Cette décision est à la fois compréhensible et symboliquement douloureuse. Compréhensible parce que la FIFA et la CAF ont des protocoles sanitaires stricts qui s’appliqueront aux équipes participantes au Mondial, et que des joueurs issus d’un pays frappé par une urgence sanitaire internationale doivent pouvoir prouver qu’ils ne présentent aucun risque pour leurs adversaires. Douloureuse parce que se préparer en Belgique plutôt qu’à Kinshasa, c’est couper les Léopards de l’énergie populaire qui avait fait vibrer tout le pays depuis la qualification historique du 31 mars.
La FECOFA a assuré que “toutes les dispositions sont prises pour une participation sécurisée” des Léopards au Mondial 2026, tandis que le ministre des Sports Didier Budimbu a précisé qu'”aucune mesure de quarantaine ne vise notre sélection nationale”.

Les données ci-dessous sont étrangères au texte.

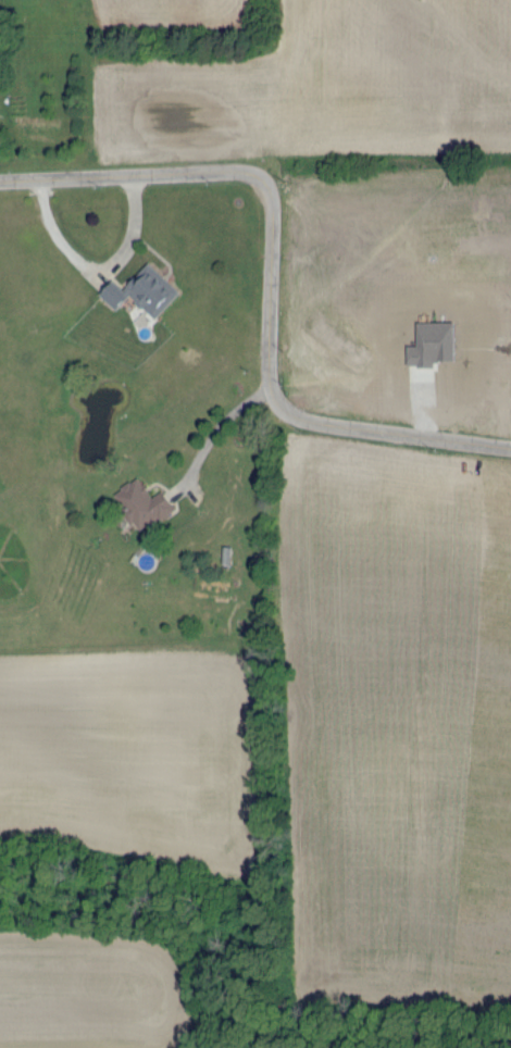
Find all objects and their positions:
road: (96, 265)
road: (269, 278)
building: (144, 290)
building: (433, 345)
road: (394, 373)
road: (426, 404)
road: (220, 424)
road: (179, 488)
building: (143, 501)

Les joueurs, pour la plupart basés en Europe, seront rejoints en Belgique par les quelques éléments évoluant dans des championnats locaux. Les matchs de préparation contre le Danemark à Liège et le Chili à Marbella se dérouleront comme prévu. Le sélectionneur Hector Cuper a maintenu son programme tactique et n’a pas modifié sa liste préliminaire.
Ce que l’épidémie ne pourra pas voler aux Léopards, c’est l’ambition. Cinquante-deux ans d’attente. Un peuple qui se souvient de 1974. Une qualification arrachée à la 100e minute contre la Jamaïque. Ces Léopards iront au Mondial. Et ils y iront pour jouer, pas simplement pour participer.